I could go on and on with blow by blow accounts of how exactly we achieved these amazing flowers and the sheer effort (for me) to make them.  There was so much to absorb in each day that I was literally too exhausted to do anything in the evenings.  To be sure, good technique (and a steady hand) are essential for making good sugar flowers, but at the end of it all I don't think that was the biggest lesson I learned with Alan.  He never actually came out and said it, but listening to him, observing him in the garden during our lunch breaks, watching him demonstrate how to create a certain kind of petal, it dawned on me that how one actually sees a flower is what really counts.

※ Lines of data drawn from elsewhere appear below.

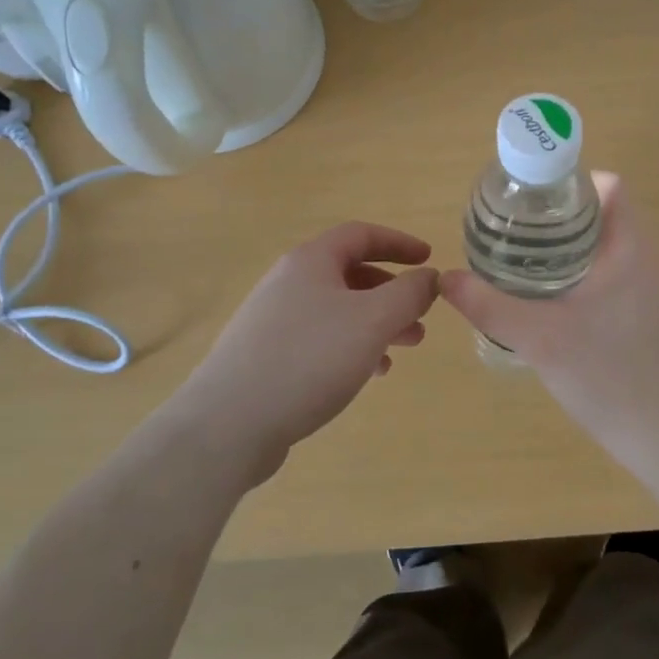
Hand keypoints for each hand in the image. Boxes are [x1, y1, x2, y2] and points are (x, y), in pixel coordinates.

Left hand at [175, 223, 439, 483]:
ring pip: (337, 310)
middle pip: (350, 273)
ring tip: (404, 349)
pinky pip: (319, 339)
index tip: (430, 260)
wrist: (228, 424)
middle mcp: (288, 282)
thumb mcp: (373, 321)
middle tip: (421, 317)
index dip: (399, 242)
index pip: (361, 234)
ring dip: (375, 323)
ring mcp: (273, 319)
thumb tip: (430, 276)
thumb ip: (409, 293)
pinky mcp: (265, 356)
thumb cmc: (309, 360)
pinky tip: (368, 373)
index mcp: (311, 262)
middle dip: (392, 292)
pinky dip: (350, 347)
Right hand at [439, 174, 658, 456]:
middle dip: (564, 216)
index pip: (611, 186)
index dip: (572, 183)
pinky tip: (562, 304)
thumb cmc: (607, 377)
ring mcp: (658, 288)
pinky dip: (592, 273)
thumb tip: (446, 278)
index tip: (533, 202)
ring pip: (614, 246)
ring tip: (532, 264)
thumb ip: (489, 305)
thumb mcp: (538, 339)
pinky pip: (622, 273)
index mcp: (631, 248)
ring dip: (577, 246)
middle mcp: (651, 259)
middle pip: (608, 213)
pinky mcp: (657, 314)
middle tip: (520, 233)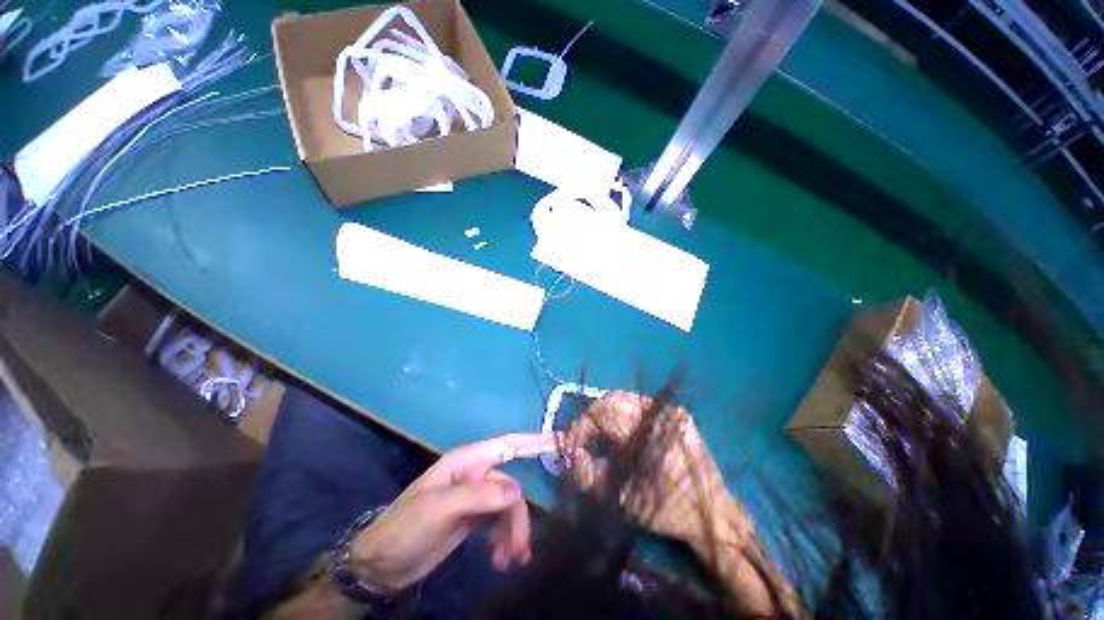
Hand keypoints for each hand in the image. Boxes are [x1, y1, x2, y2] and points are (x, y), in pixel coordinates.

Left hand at [349, 433, 556, 592]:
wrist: (380, 566)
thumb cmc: (406, 527)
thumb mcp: (440, 509)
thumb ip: (480, 496)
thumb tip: (518, 489)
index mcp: (467, 462)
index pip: (507, 445)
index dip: (534, 441)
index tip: (559, 442)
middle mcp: (475, 475)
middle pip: (510, 488)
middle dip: (518, 517)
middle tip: (521, 550)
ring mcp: (475, 498)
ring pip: (507, 508)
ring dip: (512, 533)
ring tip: (509, 561)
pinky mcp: (474, 519)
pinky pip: (499, 524)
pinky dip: (504, 540)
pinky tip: (499, 559)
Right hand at [566, 391, 751, 549]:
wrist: (714, 512)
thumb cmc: (667, 512)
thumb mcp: (622, 501)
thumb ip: (588, 474)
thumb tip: (569, 452)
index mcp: (651, 438)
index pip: (605, 414)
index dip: (582, 425)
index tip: (570, 442)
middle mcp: (662, 415)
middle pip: (613, 399)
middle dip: (592, 417)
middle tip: (583, 437)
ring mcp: (671, 410)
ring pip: (624, 398)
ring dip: (605, 413)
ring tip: (598, 434)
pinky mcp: (676, 412)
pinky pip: (638, 404)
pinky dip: (621, 414)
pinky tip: (618, 431)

Though I have always had an affinity to nature, I haven't ever truly studied flowers and how exactly they are constructed until now.  I have a computer full of photographs of all kinds of flowers and blossoms I have taken over the years, but still I never thought to look so close as to see the relationship between petals, sepals stamens and calixes before.  At first glance a columbine looks so very complex, but this morning I stopped and studied one on my way to the bakery and realized that in fact it was much simpler than I had ever suspected.  I studied flowering hawthorn, rambling roses, forget-me-nots and a host of other flowers this morning and marveled at nature's engineering.  Along with this child-like marveling, I am itching to put my lessons and observations into practice and start making flowers for no other reason than to recreate what nature has designed so well.
In closing I cannot resist including a picture of beautiful Lizy, Alan's oriental black cat.  This little imp provided endless hours of entertainment and comic relief with her attention-getting antics.  By far the most amusing cat I have ever met and I have fallen head over heels in love with her.